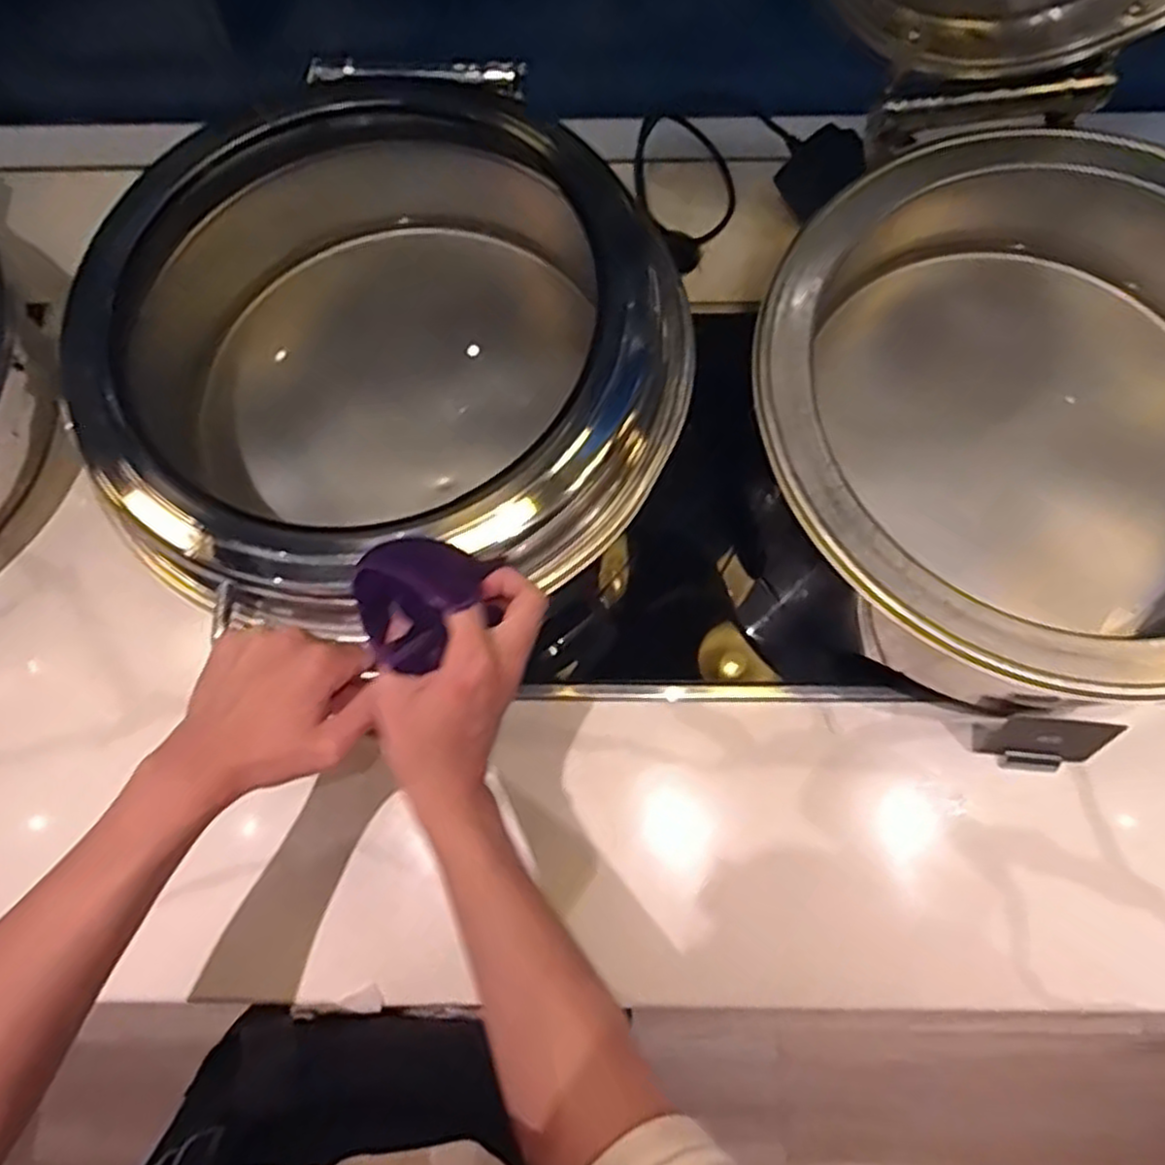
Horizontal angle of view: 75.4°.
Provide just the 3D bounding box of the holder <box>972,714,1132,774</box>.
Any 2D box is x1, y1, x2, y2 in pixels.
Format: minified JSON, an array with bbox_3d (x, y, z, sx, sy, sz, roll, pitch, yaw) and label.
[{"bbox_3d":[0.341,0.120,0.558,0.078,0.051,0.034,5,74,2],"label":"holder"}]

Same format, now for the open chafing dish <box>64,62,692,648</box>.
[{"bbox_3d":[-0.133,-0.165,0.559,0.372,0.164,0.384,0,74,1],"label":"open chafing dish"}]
^^^^^^^^
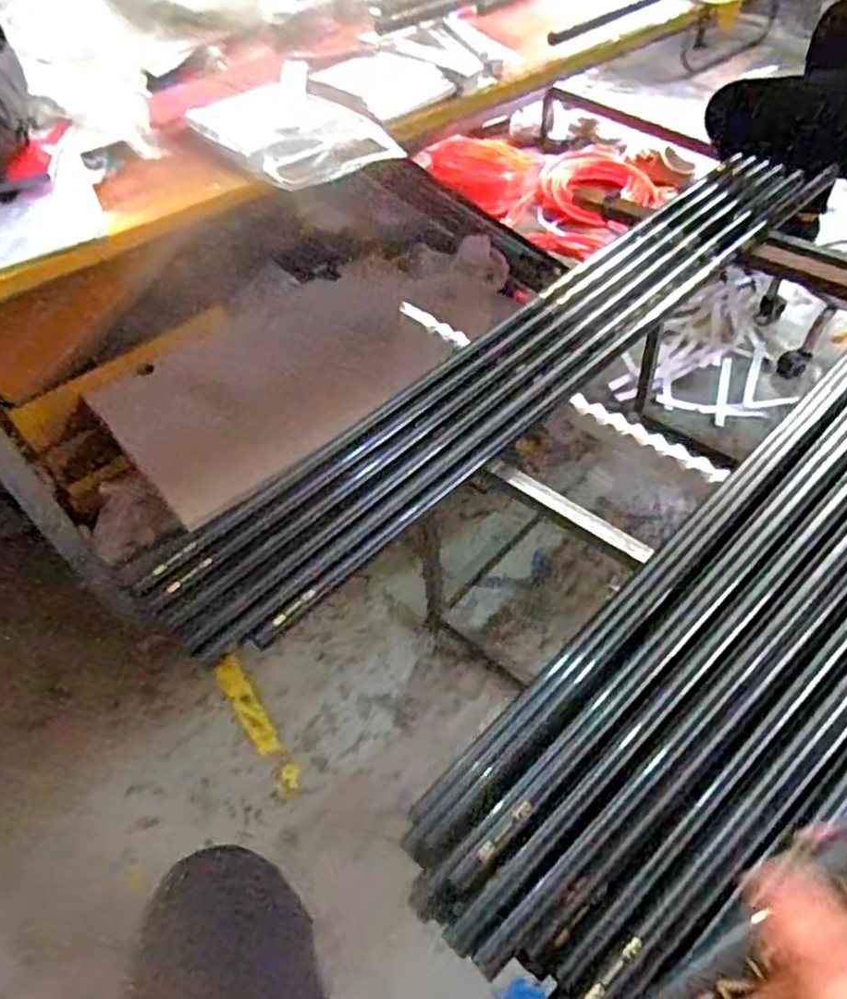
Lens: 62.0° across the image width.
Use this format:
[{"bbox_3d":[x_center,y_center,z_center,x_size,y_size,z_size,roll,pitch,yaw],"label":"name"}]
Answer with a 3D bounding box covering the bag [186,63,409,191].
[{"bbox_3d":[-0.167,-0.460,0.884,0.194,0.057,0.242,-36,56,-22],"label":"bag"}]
^^^^^^^^
WORK TASK
Repeat the entries above verbatim, but only from the line that has "Horizontal angle of view: 75.4°." down to the line that has "Any 2D box is x1, y1, x2, y2 in pixels.", inclusive.

ANSWER SPACE
Horizontal angle of view: 75.4°.
Provide just the 3D bounding box of the holder <box>972,714,1132,774</box>.
Any 2D box is x1, y1, x2, y2 in pixels.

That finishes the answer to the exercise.